* [PROVIDED RECORDS]:
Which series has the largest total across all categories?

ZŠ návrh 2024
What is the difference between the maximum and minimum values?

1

* [ABOUT THIS TASK]: Reproduce all of the data above verbatim, keeping every line, blank line, and character in its original order.

* [EXERCISE RESULT]:
Which series has the largest total across all categories?

ZŠ návrh 2024
What is the difference between the maximum and minimum values?

1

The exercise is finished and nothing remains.